Directions:
Lines with "waste": report how many there are in the listing below, giving the number and nothing else.

Data extracts:
☆ ☆ ☆
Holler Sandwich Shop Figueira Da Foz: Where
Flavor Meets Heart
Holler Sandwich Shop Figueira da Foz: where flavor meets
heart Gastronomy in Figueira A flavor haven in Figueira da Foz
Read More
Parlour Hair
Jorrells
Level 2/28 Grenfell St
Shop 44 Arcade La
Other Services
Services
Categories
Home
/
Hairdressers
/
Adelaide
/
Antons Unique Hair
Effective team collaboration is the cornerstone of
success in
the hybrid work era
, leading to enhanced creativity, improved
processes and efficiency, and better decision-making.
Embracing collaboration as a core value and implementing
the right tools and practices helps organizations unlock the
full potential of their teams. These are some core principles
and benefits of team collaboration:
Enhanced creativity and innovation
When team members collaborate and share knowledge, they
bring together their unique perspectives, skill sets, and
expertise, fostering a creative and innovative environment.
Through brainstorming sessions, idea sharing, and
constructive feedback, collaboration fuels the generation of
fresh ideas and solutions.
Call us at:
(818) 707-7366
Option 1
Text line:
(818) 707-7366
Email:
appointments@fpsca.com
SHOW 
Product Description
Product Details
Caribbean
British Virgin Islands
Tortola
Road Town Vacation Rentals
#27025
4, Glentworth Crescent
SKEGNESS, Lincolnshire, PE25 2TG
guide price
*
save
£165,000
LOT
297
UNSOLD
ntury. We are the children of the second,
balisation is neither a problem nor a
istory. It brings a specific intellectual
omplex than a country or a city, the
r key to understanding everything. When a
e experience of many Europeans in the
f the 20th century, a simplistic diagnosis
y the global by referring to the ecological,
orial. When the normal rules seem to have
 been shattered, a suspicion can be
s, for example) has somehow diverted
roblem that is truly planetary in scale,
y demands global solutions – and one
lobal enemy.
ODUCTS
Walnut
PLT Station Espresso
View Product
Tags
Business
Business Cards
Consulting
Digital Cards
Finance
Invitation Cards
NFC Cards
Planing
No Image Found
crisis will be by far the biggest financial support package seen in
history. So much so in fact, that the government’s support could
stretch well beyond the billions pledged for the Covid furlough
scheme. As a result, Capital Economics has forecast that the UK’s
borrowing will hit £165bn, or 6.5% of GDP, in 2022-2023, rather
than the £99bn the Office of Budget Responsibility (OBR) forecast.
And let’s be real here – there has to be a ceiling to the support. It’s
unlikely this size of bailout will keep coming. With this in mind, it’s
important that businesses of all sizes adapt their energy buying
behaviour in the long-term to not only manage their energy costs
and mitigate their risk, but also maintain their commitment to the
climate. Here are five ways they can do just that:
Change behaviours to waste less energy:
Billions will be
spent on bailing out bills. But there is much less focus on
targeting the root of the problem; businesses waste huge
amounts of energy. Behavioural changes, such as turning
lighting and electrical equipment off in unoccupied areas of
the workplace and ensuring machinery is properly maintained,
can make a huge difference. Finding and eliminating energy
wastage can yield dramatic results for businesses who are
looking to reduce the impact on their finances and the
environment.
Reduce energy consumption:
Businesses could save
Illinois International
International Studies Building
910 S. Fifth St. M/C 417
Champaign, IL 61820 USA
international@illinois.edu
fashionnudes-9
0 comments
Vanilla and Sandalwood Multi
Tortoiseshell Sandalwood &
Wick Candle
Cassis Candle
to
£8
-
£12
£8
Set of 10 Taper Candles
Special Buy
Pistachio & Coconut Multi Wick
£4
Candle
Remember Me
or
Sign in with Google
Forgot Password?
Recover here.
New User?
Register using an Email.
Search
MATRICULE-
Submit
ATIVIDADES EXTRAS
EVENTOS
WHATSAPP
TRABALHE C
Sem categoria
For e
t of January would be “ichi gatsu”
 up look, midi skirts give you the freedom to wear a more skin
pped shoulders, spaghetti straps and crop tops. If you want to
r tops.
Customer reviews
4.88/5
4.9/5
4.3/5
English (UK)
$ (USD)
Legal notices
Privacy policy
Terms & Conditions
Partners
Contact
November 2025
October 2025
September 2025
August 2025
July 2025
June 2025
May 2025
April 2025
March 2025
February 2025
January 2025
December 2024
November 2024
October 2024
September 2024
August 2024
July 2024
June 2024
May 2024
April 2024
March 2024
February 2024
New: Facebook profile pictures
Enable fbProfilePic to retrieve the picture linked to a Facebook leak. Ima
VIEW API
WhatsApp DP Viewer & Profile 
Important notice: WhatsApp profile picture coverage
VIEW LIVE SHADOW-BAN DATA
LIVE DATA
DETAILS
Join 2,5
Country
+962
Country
☆ ☆ ☆
Solution to this problem:
2